Las camisetas interiores de mujer dividen al mundo en dos tipos: las que literalmente limitan su uso al interior y las que no. Pero en ambos casos hablamos de una prenda a la que sucumbimos todas: ya sea para ir cálidas en invierno, para poder lucir blusas o vestidos de fiesta transparentes o para moldear la figura si no se quiere usar una faja o simplemente para llevar como un top más. Sí, eso decimos, que uses una camsieta interior como parte de tu outfit. Las básicas en blanco, gris y negro, combinadas con unos vaqueros de talle alto, son el elemento perfecto para conseguir esa sencillez minimalista tan actual que llega a la calle directamente desde las pasarelas.

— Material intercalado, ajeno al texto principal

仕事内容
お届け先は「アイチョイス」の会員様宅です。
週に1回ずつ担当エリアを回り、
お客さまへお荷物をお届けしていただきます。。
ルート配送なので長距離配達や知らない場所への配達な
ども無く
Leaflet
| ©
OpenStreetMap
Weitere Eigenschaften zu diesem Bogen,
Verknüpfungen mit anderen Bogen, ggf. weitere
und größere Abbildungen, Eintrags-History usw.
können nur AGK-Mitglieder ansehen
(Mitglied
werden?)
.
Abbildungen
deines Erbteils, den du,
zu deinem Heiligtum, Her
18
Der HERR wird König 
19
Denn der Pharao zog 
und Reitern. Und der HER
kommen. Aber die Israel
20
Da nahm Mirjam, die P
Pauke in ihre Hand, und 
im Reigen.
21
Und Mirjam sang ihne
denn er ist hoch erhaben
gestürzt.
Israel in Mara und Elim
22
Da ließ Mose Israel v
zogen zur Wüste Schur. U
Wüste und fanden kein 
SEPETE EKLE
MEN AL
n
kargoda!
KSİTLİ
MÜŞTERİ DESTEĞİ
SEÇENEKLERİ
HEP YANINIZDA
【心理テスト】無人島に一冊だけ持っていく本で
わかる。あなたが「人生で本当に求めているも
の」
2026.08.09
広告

Si además son ajustadas, resultan un básico increíblemente versátil para combinar con los nuevos cortes de pantalones que se imponen: estilo “jogging”, culotte, pata de elefante… Su anchura debe equilibrarse con el atractivo de un torso bien ceñido, igual que ocurre con las faldas evasé tipo años 50.

Las camisetas interiores de mujer se apuntan al “más es más”

Las camisetas interiores de mujer son, además, una pieza clave para abrazar una de las tendencias más rompedoras del momento: el “layering”, que no es otra cosa que la superposición de múltiples capas. Los vestidos de flores más sencillos en Zalando ganan puntos con una camiseta debajo, con una camisa abierta encima, una chaqueta a los hombros, con fulares… Como una versión pulcra y juguetona del grunge, el “layering” legitima la mezcla indiscriminada de tejidos y estampados, y así una camiseta interior de encaje puede ser la base perfecta para lucir incluso ropa con estampado animal. Pero el atrevimiento no es para todas, claro, y si prefieres un estilo más clásico y formal, siempre puedes reservar tus prendas interiores para –amén de abrigar tus riñones- embellecer lo que llevas por fuera: es decir, para hacer ponibles tus transparencias favoritas o para pulir tu figura bajo la ropa más ajustada.